C# and Visual Studio should be fine for this. C# can be compiled/linked into a .exe, and you can make this into a service very simply.
Please take a look at the source code of Cassini. It's actually the built in server over Visual Studio. It might give you some good ideas to get started with: Link.
Grz, Kris.
I'm a beginner in programming. I've just made a program called "Guessing Game". And it seems to work fine. Can I integrate it into a website? The CMS that I'm using is Mambo.
===
additional info's
Thanks for all your suggestions.
I still don't have any background about Silverlight, WPF and Java Script which I think sounds good. I'm using Windows and I programmed my "Guessing Game" from Microsoft Visual Studio 2008 and it's using Window application forms.
Yes I guess, for the moment I let it be and start to learn Silverlight or Java Script so that I can integrate it on my website:-)
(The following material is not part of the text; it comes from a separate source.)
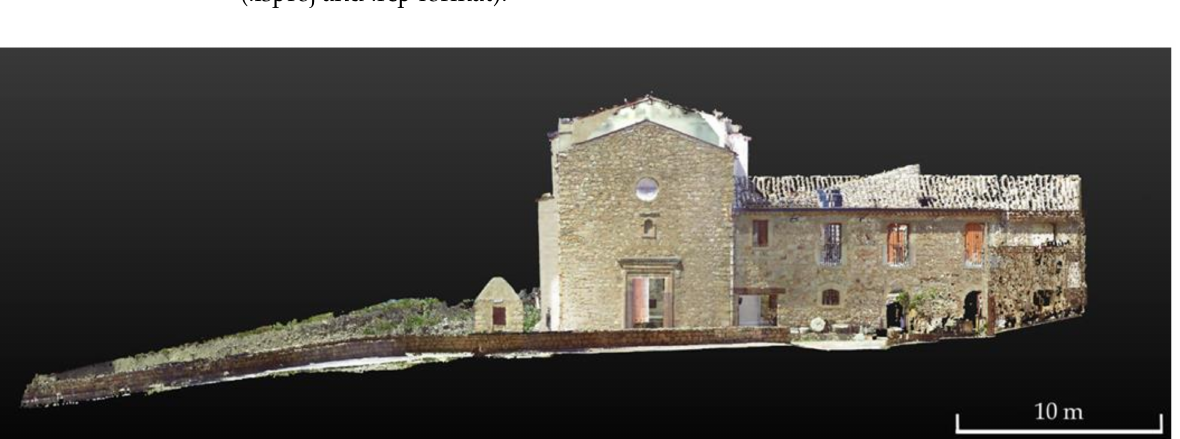
Figure 8. Frontal view of the 3D dense cloud, after the alignment and cleaning processes.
Thanks for all your input guys:-)
Cheers
A standalone executable cannot be directly integrated into a website. You have a few choices though:
Allow your users to download the executable and run it locally for themselves
Rewrite your program in JavaScript to have it run directly inside of an HTML page, though this could obviously involve a fair amount of reworking
Use Microsoft's Silverlight technology, which allows you to code in C# and produce a web-based frontend similar to Adobe Flash. Your program logic should remain the same and you should only have to change the UI code. In fact if you're already using WPF for the front end, the transition will be even easier.
There are several questions that you still need to answer.
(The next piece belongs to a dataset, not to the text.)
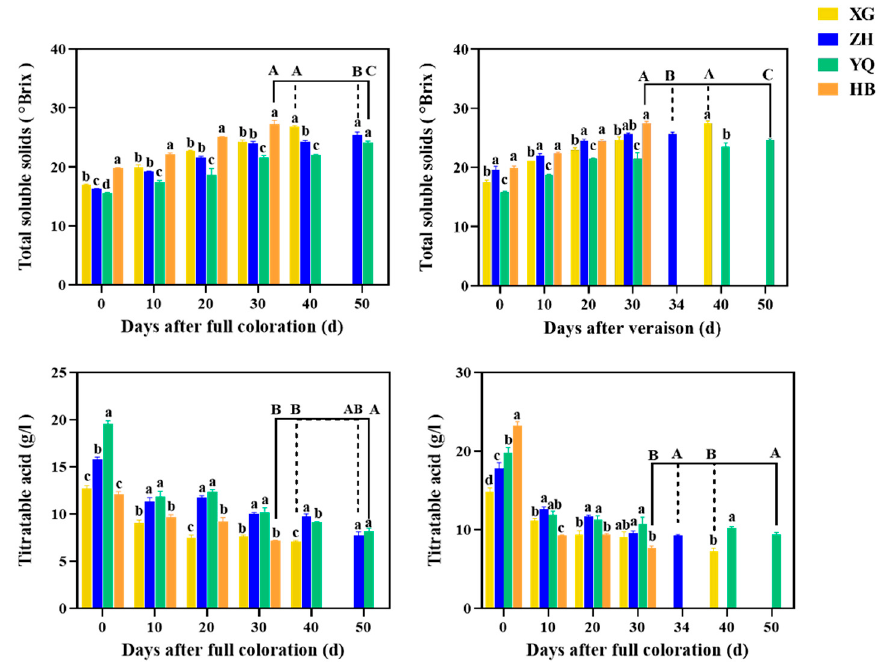
Figure 2. Changes of total soluble solids (TSS) and titratable acid (TA) content during ripening in ‘Cabernet sauvignon’ ( left ) and ‘Marselan’ ( right ) grape berries from four sub-regions. Different lowercase letters indicate significant differences between the samples from different sub-regions at the indicated time. Different capital letters indicate significant differences between berries from different sub-regions at the commercial harvest (Duncan’s test, p < 0.05).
What is your server running? If its not Windows, your exe will not run at all unless it is compatible with Mono or a similar framework for your server's operating system.
How does your "Guessing game" interact with the user? If it is through a WinForms GUI, it will you will not be able to use that GUI on the web. If your game is a WPF application your easiest route may be to port it to Silverlight and serve it up on a web page.
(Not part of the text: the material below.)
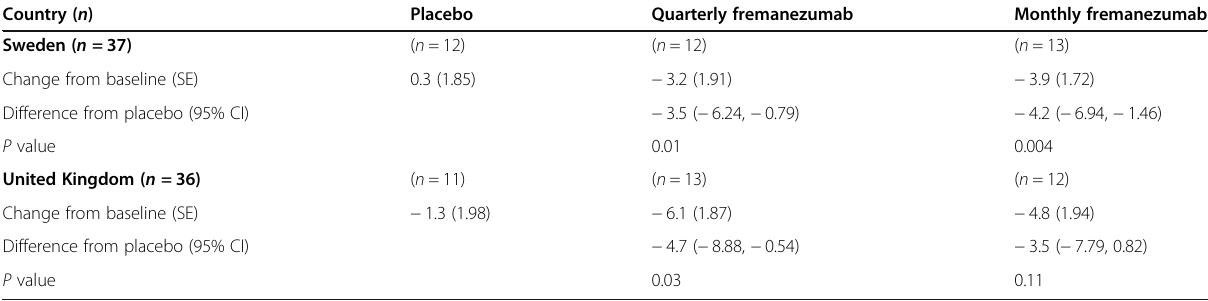
Table 1 Change From Baseline in the Monthly Average Number of Migraine Days During 12 Weeks of Double-blind Treatment (Primary Efficacy) in Individual Countries and Overall a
It is typically not trivial to make a regular windows application run in a web environment since on on the web you are really running in the browser, not on Windows.
Yes - in general, when you're talking about software, anything is possible. The question is, how difficult will it be?
To understand that, you have to give us more details about "Guessing Game" including how it is designed, what it's interfaces are, how readily extensible it is, and how prepared you are to change or extend it.
For example, if it is a Windows Forms GUI app, then it will be diifficult to integrate into a web app. If it is a console app, then it will be a little easier. If you can modify it to run as a Windows Service, then a little easier. If you can modify it to accept input from the network (as opposed to getting input solely from the keyboard + mouse), still easier.
You may be able to use reflection to load your assembly into the web application, but most likely, the answer is no.
Your best solution is probably to re-write the game in javascript.
The short answer to your question is now. I'm presuming that since you're running Mambo you're web environment is a LAMP stack. However, you're "Guessing Game" is most likely a Windows application from the sound of it. For a beginner in programming, there is no integration path you're going to be able to take that will allow you to have your game running on your website.
However, here are avenues you can take, which will require a significant amount of time to learn. I'm not saying you shouldn't take time to learn, by all means you should! I'm simply trying to illustrate the fact that this is not something that is going to be doable in a couple of hours.
Silverlight - allows you to run C# code with a WPF like interface on your client's browser and can integrate with your web site through javascript.
Let your client download it from your website and run it off of their PC. This would actually be fairly trivial and would be your quickest option, but it sounds like it's not the kind of integration you were looking for.